EXERCISE OBJECTIVE
Restate word for word the entries below, starting with the line with "51: (252, 207, 1.85)" and continuing through the line with "10: (767, 318, 1.56)". Include both of those lines and no others.

BEGIN DATA

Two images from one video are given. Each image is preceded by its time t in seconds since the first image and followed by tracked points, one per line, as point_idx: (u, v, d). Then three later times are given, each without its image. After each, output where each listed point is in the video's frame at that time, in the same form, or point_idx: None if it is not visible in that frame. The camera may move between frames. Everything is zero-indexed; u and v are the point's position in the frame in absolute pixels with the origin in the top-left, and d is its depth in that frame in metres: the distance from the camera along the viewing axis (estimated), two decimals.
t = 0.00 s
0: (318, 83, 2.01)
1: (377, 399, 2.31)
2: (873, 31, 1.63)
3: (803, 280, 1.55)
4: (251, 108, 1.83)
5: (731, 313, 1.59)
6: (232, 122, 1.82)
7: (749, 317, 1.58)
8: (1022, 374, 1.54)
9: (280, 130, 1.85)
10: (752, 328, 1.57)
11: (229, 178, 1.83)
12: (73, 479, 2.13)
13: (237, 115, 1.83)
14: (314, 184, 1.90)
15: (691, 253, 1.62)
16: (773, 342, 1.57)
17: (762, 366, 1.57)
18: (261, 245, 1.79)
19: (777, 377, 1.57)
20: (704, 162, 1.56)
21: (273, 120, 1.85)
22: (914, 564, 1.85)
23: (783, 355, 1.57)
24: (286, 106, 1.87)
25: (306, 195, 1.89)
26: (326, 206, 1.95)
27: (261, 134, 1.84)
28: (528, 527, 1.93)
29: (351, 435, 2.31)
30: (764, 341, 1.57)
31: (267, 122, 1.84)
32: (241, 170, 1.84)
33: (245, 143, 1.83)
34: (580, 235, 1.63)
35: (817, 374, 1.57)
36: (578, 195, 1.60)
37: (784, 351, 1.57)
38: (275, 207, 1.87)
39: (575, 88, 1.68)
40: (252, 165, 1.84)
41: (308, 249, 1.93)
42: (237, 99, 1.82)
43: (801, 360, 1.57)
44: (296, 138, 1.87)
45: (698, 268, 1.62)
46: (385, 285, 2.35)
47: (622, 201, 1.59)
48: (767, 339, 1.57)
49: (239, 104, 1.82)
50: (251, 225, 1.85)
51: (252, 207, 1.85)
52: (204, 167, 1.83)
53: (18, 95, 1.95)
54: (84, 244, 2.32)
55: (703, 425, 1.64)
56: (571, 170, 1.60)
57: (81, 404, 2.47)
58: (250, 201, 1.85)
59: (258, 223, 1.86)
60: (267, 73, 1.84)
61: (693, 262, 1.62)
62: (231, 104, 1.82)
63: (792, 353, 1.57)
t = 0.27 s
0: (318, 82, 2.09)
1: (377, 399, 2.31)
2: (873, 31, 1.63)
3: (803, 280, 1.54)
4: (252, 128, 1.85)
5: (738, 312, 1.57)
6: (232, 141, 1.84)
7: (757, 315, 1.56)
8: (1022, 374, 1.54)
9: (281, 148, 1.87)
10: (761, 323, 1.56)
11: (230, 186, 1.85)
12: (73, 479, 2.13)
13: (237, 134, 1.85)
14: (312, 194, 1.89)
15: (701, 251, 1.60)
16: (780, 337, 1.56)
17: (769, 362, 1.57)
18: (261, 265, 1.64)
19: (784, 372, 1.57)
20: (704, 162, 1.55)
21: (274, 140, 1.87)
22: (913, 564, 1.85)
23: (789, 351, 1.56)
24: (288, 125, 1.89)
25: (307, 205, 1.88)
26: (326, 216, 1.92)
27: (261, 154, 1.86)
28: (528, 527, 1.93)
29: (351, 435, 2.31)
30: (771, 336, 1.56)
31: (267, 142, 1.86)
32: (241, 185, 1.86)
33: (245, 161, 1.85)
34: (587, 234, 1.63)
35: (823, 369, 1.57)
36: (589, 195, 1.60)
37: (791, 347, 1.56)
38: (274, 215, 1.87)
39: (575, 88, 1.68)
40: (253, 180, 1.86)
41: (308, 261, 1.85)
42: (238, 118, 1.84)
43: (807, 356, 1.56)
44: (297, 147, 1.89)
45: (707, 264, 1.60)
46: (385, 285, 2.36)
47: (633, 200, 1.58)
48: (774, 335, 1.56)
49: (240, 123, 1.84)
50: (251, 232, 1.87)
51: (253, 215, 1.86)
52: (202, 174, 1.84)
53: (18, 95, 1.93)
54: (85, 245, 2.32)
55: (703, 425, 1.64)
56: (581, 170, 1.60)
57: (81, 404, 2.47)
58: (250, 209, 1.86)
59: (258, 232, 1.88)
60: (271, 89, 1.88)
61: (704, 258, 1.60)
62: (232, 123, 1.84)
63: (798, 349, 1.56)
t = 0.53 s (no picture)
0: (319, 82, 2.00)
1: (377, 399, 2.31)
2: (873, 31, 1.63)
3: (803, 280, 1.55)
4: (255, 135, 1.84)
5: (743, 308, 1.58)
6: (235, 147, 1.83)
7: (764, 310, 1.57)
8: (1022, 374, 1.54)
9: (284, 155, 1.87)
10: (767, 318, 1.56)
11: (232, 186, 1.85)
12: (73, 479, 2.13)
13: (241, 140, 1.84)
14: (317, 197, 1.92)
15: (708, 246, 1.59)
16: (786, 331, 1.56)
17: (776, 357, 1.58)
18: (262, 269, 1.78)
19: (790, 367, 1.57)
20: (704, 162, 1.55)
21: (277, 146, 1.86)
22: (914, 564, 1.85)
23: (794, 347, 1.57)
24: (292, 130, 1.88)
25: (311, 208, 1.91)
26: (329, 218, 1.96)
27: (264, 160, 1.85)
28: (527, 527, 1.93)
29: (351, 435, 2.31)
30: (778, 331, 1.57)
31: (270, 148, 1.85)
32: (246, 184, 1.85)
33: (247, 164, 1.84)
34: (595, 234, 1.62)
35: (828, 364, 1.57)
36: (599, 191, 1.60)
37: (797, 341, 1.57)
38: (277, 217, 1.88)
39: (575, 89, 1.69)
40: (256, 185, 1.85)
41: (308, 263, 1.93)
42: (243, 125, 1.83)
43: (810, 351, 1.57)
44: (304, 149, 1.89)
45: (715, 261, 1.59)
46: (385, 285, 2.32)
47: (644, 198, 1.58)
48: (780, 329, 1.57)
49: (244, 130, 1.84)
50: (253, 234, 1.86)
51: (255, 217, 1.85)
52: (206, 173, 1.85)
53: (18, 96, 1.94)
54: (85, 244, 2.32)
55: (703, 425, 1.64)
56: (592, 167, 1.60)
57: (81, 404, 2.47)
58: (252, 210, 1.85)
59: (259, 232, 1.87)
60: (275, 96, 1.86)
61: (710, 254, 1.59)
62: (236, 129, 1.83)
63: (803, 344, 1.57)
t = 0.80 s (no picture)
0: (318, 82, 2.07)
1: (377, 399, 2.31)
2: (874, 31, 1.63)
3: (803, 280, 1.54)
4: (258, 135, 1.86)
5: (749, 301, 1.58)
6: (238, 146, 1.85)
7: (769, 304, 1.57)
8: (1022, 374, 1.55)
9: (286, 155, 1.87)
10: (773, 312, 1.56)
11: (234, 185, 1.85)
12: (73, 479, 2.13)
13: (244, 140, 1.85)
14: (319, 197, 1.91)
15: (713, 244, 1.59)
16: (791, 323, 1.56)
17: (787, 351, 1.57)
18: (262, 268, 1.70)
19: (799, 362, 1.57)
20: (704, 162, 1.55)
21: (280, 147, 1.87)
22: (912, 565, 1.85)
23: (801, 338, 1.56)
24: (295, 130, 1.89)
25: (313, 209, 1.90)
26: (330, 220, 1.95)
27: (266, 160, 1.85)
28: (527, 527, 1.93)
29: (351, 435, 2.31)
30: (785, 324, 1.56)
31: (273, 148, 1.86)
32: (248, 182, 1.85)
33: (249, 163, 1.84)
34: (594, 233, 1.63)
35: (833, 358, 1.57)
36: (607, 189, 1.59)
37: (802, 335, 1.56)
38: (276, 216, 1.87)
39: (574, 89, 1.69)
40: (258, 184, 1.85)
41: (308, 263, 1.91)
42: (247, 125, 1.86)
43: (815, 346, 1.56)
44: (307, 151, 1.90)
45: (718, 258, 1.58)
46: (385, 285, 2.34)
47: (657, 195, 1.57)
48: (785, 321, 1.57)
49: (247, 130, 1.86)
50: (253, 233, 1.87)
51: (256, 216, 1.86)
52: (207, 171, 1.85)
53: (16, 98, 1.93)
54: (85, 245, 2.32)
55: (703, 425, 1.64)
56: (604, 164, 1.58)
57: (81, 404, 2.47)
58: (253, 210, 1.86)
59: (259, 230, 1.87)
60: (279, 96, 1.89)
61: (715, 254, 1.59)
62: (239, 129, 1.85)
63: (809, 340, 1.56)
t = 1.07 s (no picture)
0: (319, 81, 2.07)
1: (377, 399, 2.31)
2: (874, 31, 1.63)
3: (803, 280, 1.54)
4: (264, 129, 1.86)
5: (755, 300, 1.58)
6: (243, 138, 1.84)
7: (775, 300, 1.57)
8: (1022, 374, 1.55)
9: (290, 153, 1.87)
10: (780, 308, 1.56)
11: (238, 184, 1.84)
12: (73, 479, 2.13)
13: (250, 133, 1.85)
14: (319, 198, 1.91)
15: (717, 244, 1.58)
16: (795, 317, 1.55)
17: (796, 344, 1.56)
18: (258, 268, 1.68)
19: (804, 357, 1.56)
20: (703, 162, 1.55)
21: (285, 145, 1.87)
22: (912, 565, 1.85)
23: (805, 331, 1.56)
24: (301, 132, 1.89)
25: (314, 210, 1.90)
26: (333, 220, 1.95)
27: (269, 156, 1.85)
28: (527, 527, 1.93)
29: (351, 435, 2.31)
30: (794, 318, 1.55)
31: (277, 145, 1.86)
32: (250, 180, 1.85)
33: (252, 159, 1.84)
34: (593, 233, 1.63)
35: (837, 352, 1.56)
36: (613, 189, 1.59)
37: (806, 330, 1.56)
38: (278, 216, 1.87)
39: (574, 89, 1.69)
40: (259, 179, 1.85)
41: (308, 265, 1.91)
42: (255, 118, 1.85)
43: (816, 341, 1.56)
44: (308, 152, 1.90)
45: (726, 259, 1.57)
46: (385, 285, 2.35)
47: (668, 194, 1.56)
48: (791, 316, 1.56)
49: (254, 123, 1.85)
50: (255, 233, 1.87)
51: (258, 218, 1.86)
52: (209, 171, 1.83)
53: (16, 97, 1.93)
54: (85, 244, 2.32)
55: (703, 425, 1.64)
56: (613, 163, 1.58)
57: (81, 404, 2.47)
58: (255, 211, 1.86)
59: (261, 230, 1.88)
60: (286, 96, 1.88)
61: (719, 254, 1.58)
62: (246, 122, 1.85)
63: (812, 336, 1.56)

END DATA

ANSWER TO THIS EXERCISE
51: (252, 207, 1.85)
52: (204, 167, 1.83)
53: (18, 95, 1.95)
54: (84, 244, 2.32)
55: (703, 425, 1.64)
56: (571, 170, 1.60)
57: (81, 404, 2.47)
58: (250, 201, 1.85)
59: (258, 223, 1.86)
60: (267, 73, 1.84)
61: (693, 262, 1.62)
62: (231, 104, 1.82)
63: (792, 353, 1.57)
t = 0.27 s
0: (318, 82, 2.09)
1: (377, 399, 2.31)
2: (873, 31, 1.63)
3: (803, 280, 1.54)
4: (252, 128, 1.85)
5: (738, 312, 1.57)
6: (232, 141, 1.84)
7: (757, 315, 1.56)
8: (1022, 374, 1.54)
9: (281, 148, 1.87)
10: (761, 323, 1.56)
11: (230, 186, 1.85)
12: (73, 479, 2.13)
13: (237, 134, 1.85)
14: (312, 194, 1.89)
15: (701, 251, 1.60)
16: (780, 337, 1.56)
17: (769, 362, 1.57)
18: (261, 265, 1.64)
19: (784, 372, 1.57)
20: (704, 162, 1.55)
21: (274, 140, 1.87)
22: (913, 564, 1.85)
23: (789, 351, 1.56)
24: (288, 125, 1.89)
25: (307, 205, 1.88)
26: (326, 216, 1.92)
27: (261, 154, 1.86)
28: (528, 527, 1.93)
29: (351, 435, 2.31)
30: (771, 336, 1.56)
31: (267, 142, 1.86)
32: (241, 185, 1.86)
33: (245, 161, 1.85)
34: (587, 234, 1.63)
35: (823, 369, 1.57)
36: (589, 195, 1.60)
37: (791, 347, 1.56)
38: (274, 215, 1.87)
39: (575, 88, 1.68)
40: (253, 180, 1.86)
41: (308, 261, 1.85)
42: (238, 118, 1.84)
43: (807, 356, 1.56)
44: (297, 147, 1.89)
45: (707, 264, 1.60)
46: (385, 285, 2.36)
47: (633, 200, 1.58)
48: (774, 335, 1.56)
49: (240, 123, 1.84)
50: (251, 232, 1.87)
51: (253, 215, 1.86)
52: (202, 174, 1.84)
53: (18, 95, 1.93)
54: (85, 245, 2.32)
55: (703, 425, 1.64)
56: (581, 170, 1.60)
57: (81, 404, 2.47)
58: (250, 209, 1.86)
59: (258, 232, 1.88)
60: (271, 89, 1.88)
61: (704, 258, 1.60)
62: (232, 123, 1.84)
63: (798, 349, 1.56)
t = 0.53 s (no picture)
0: (319, 82, 2.00)
1: (377, 399, 2.31)
2: (873, 31, 1.63)
3: (803, 280, 1.55)
4: (255, 135, 1.84)
5: (743, 308, 1.58)
6: (235, 147, 1.83)
7: (764, 310, 1.57)
8: (1022, 374, 1.54)
9: (284, 155, 1.87)
10: (767, 318, 1.56)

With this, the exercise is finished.